As with many other chronic diseases, while there is no cure as yet for RA, it is a treatable condition and can be effectively managed with medications and other strategies. It is advised that you consult your doctor for an individually tailored treatment plan as not all medications may be suitable for you.
a. Non-steroidal anti-inflammatory drugs (NSAIDs) reduce the joint inflammation, and thereby improve the pain and swelling that you might experience. These drugs, however, will only control your symptoms and have no effect on stopping the progression of the disease.
b. Disease-modifying anti-rheumatic drugs (DMARDs) are prescribed to slow the progression of RA and protect the joints from further irreversible damage. As they may take some time to work, steroids are often prescribed concurrently to control inflammation in the initial stages. Some examples of DMARDs include methotrexate, sulfasalazine, hydroxychloroquine, and leflunomide.
c. Biologic agents and small molecules which can control the disease quickly and effectively, are prescribed for patients who are intolerant of or have poor response to DMARDs. Whilst effective, they can be more expensive.

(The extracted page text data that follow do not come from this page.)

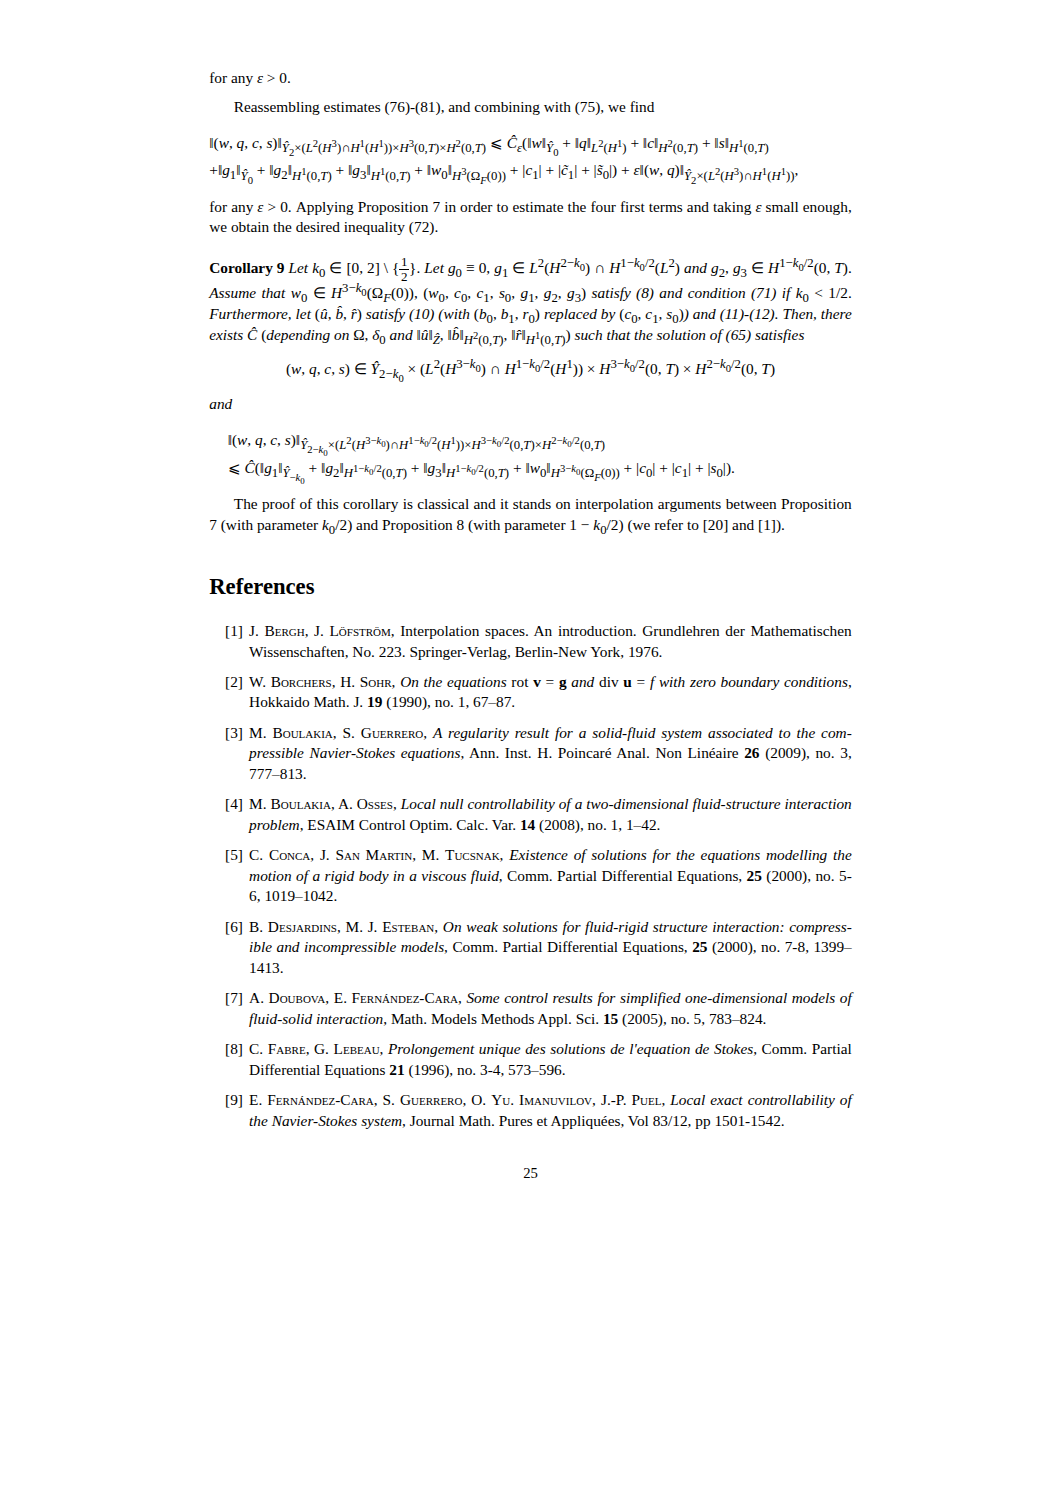for any ε > 0.
Reassembling estimates (76)-(81), and combining with (75), we find
‖(w, q, c, s)‖Ŷ2×(L2(H3)∩H1(H1))×H3(0,T)×H2(0,T) ⩽ Ĉε(‖w‖Ŷ0 + ‖q‖L2(H1) + ‖c‖H2(0,T) + ‖s‖H1(0,T)
+‖g1‖Ŷ0 + ‖g2‖H1(0,T) + ‖g3‖H1(0,T) + ‖w0‖H3(ΩF(0)) + |c1| + |c̃1| + |s̃0|) + ε‖(w, q)‖Ŷ2×(L2(H3)∩H1(H1)),
for any ε > 0. Applying Proposition 7 in order to estimate the four first terms and taking ε small enough, we obtain the desired inequality (72).
Corollary 9 Let k0 ∈ [0, 2] \ {12}. Let g0 ≡ 0, g1 ∈ L2(H2−k0) ∩ H1−k0/2(L2) and g2, g3 ∈ H1−k0/2(0, T). Assume that w0 ∈ H3−k0(ΩF(0)), (w0, c0, c1, s0, g1, g2, g3) satisfy (8) and condition (71) if k0 < 1/2. Furthermore, let (û, b̂, r̂) satisfy (10) (with (b0, b1, r0) replaced by (c0, c1, s0)) and (11)-(12). Then, there exists Ĉ (depending on Ω, δ0 and ‖û‖Ẑ, ‖b̂‖H2(0,T), ‖r̂‖H1(0,T)) such that the solution of (65) satisfies
(w, q, c, s) ∈ Ŷ2−k0 × (L2(H3−k0) ∩ H1−k0/2(H1)) × H3−k0/2(0, T) × H2−k0/2(0, T)
and
‖(w, q, c, s)‖Ŷ2−k0×(L2(H3−k0)∩H1−k0/2(H1))×H3−k0/2(0,T)×H2−k0/2(0,T)
⩽ Ĉ(‖g1‖Ŷ−k0 + ‖g2‖H1−k0/2(0,T) + ‖g3‖H1−k0/2(0,T) + ‖w0‖H3−k0(ΩF(0)) + |c0| + |c1| + |s0|).
The proof of this corollary is classical and it stands on interpolation arguments between Proposition 7 (with parameter k0/2) and Proposition 8 (with parameter 1 − k0/2) (we refer to [20] and [1]).
References
J. Bergh, J. Löfström, Interpolation spaces. An introduction. Grundlehren der Mathematischen Wissenschaften, No. 223. Springer-Verlag, Berlin-New York, 1976.
W. Borchers, H. Sohr, On the equations rot v = g and div u = f with zero boundary conditions, Hokkaido Math. J. 19 (1990), no. 1, 67–87.
M. Boulakia, S. Guerrero, A regularity result for a solid-fluid system associated to the compressible Navier-Stokes equations, Ann. Inst. H. Poincaré Anal. Non Linéaire 26 (2009), no. 3, 777–813.
M. Boulakia, A. Osses, Local null controllability of a two-dimensional fluid-structure interaction problem, ESAIM Control Optim. Calc. Var. 14 (2008), no. 1, 1–42.
C. Conca, J. San Martin, M. Tucsnak, Existence of solutions for the equations modelling the motion of a rigid body in a viscous fluid, Comm. Partial Differential Equations, 25 (2000), no. 5-6, 1019–1042.
B. Desjardins, M. J. Esteban, On weak solutions for fluid-rigid structure interaction: compressible and incompressible models, Comm. Partial Differential Equations, 25 (2000), no. 7-8, 1399–1413.
A. Doubova, E. Fernández-Cara, Some control results for simplified one-dimensional models of fluid-solid interaction, Math. Models Methods Appl. Sci. 15 (2005), no. 5, 783–824.
C. Fabre, G. Lebeau, Prolongement unique des solutions de l'equation de Stokes, Comm. Partial Differential Equations 21 (1996), no. 3-4, 573–596.
E. Fernández-Cara, S. Guerrero, O. Yu. Imanuvilov, J.-P. Puel, Local exact controllability of the Navier-Stokes system, Journal Math. Pures et Appliquées, Vol 83/12, pp 1501-1542.
25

Not everyone with RA would need or are suitable for such medications.
2. Exercise and physiotherapy is important for rebuilding of the muscles and ligaments that have been weakened by arthritis. This helps to stabilise the joints. Your doctor would typically recommend you to a physiotherapist who would teach you specific exercise routines. You would be advised to follow the exercises prescribed at home.
3. Surgery may sometimes be needed to correct joint deformity or replace a joint that has been destroyed by the arthritis.
A healthy and balanced diet, regular exercise, regular dental check-ups and avoidance of smoking may help prevent and reduce the severity of RA. Consulting a doctor early for consideration of treatment may help prevent joint deformities and disabilities. RA is a chronic disease and you will require regular long term follow-up. This may mean more frequent visits in the early stages.
At each visit, your doctor may order blood tests to monitor the state of your condition and also to assess if you have any problems with your medications. It is important to discuss the treatment options with your doctor and ensure that you take the medications as prescribed.